Por fim, o relatório enfatiza que o contrato emergencial foi prorrogado, mesmo com o retorno da COMCAP, o que para a polícia é um sinal de que a “emergência” era apenas uma “cortina de fumaça” para um esquema de corrupção que durou 17 meses e gerou um contrato de quase R$ 30 milhões. A não abertura dos dados do celular de Edmilson Pereira foi um “prejuízo significativo” para a investigação, impedindo a identificação de outros possíveis envolvidos. Mesmo assim, o relatório conclui que a conduta de Edmilson Pereira se enquadra no crime de corrupção passiva.
Relatório final não aponta crimes ambientais
A ironia da Operação Presságio é que ela nasceu para apurar um crime que, ao final, não foi comprovado. O inquérito foi instaurado para investigar a possível poluição causada pelo lixo acumulado no terreno ao lado da Passarela Nego Quirido, no Centro de Florianópolis, durante a greve da Comcap em janeiro de 2021. Contudo, o relatório final da Polícia Civil descarta essa hipótese, baseando-se no Laudo Pericial da Polícia Científica, que se mostrou inconclusivo e não conseguiu afirmar se os resíduos efetivamente contaminaram o solo ou a água.
Outra frente ambiental, a de operação de atividade poluidora sem a devida licença, mirou a empresa Argailha, contratada para o transbordo dos resíduos. Os investigadores concluíram que a empresa de fato atuou com uma licença inadequada para o serviço. No entanto, o relatório aponta que esta infração não resultará em punição, pois o crime prescreveu em janeiro de 2024, três anos após o ocorrido, o que levou à extinção da punibilidade.
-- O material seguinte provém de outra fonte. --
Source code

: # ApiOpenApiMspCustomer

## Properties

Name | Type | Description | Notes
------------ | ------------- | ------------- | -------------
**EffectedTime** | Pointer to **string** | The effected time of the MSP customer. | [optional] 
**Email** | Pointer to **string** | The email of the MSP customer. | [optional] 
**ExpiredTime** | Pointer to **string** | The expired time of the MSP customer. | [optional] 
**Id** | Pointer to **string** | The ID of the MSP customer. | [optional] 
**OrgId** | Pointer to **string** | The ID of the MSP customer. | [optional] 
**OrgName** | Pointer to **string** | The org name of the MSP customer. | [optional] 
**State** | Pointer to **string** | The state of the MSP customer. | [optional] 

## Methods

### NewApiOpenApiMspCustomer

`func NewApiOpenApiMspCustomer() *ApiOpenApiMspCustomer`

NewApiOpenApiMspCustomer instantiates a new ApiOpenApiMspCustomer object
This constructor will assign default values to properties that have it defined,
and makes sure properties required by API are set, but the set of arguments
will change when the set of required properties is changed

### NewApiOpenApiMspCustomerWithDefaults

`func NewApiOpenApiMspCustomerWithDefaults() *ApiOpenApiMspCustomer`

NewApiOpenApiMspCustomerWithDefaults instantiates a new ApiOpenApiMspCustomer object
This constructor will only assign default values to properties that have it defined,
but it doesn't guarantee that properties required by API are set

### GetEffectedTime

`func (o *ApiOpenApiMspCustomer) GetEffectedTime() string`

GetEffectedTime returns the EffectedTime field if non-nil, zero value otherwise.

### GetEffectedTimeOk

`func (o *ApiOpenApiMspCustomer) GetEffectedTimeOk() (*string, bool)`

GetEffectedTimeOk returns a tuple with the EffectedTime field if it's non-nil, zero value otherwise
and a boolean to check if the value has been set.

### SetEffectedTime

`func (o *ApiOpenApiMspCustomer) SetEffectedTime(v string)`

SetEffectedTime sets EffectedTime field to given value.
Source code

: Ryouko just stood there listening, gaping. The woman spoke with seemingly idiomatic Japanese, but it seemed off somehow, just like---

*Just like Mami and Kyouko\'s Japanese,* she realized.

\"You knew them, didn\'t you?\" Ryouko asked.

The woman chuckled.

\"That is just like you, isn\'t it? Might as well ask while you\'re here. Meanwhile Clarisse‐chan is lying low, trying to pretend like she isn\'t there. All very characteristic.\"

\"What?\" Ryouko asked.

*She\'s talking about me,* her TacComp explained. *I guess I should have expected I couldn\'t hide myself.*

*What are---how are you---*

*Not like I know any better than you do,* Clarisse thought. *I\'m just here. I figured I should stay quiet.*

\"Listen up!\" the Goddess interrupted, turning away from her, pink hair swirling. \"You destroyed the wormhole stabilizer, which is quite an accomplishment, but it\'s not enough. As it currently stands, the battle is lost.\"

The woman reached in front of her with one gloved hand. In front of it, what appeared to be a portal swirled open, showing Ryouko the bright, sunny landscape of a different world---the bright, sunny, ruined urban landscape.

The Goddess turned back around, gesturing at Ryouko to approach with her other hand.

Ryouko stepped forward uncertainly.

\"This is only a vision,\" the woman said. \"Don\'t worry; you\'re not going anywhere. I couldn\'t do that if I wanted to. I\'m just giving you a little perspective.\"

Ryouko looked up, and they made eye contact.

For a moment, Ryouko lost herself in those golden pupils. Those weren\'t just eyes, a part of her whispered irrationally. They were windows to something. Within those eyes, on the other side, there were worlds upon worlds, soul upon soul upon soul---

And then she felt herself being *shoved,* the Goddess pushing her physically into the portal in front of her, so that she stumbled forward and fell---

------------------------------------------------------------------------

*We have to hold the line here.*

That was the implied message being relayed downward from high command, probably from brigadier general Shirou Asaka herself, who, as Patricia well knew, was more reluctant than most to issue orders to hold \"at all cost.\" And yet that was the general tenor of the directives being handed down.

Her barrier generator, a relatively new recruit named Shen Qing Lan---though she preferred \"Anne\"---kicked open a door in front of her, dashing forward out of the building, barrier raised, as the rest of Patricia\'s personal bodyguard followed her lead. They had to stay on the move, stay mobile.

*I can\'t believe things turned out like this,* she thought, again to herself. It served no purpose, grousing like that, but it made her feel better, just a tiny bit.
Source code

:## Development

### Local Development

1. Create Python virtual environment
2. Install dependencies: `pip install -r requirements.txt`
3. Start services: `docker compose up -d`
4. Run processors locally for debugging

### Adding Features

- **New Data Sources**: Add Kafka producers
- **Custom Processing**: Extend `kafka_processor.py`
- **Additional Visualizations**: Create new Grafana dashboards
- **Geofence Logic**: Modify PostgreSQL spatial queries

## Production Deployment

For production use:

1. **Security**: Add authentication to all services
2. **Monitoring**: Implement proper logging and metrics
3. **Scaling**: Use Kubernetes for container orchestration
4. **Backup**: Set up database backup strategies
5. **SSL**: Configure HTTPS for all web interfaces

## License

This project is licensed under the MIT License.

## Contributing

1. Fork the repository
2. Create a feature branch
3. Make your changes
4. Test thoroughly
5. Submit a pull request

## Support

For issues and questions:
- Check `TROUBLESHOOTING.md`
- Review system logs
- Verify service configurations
Assim, o viés ambiental que deu origem à investigação foi legalmente encerrado, deixando o caminho livre para o foco nos crimes contra a administração pública.
O que dizem os indiciados
Lucas Arruda:
Nota do advogado, Pedro Teixeira. Schramm e Advogados associados.
Todos os crimes anteriormente atribuídos ao Lucas Arruda, no relatório inicial da Polícia Civil sobre a Operação Presságio, não foram confirmados.
O crime ambiental, que deu início ao processo, conforme o próprio relatório, não se confirmou.
A movimentação financeira de Lucas, igualmente questionada no relatório inicial, se demonstrou 100% lícita, tanto que saiu do relatório final.
Observa-se que Lucas foi o único investigado que se disponibilizou e deu seu depoimento a polícia na fase de inquérito.
Sobre o contrato da empresa Amazon Fort, Lucas, enquanto Diretor Presidente da Comcap era o único servidor da Prefeitura que tinha autorização legal de SOLICITAR a contratação, que após concluída pela Secretaria de Administração da Prefeitura, gerou Contrato entre Prefeitura e Amazon, que o então presidente da Comcap assinou. Assim como assinou mais um dezena de contratos durante a greve dos servidores da Comcap.
Portanto, Lucas está sendo acusado de algo, pelo simples fato de exercer sua função de servidor público, a época. E isso será facilmente observado pelo juiz que receber o processo, onde faremos a defesa do Lucas no momento oportuno.
Quanto as suspeitas de outras pessoas envolvidos em crimes, não cabe a nós fazermos manifestação, e sim a competente polícia civil e ao Ministério Público de Santa Catarina.
Todas as defesas dos indiciados foram procuradas pela reportagem do upiara.net. A postagem será atualizada a cada manifestação.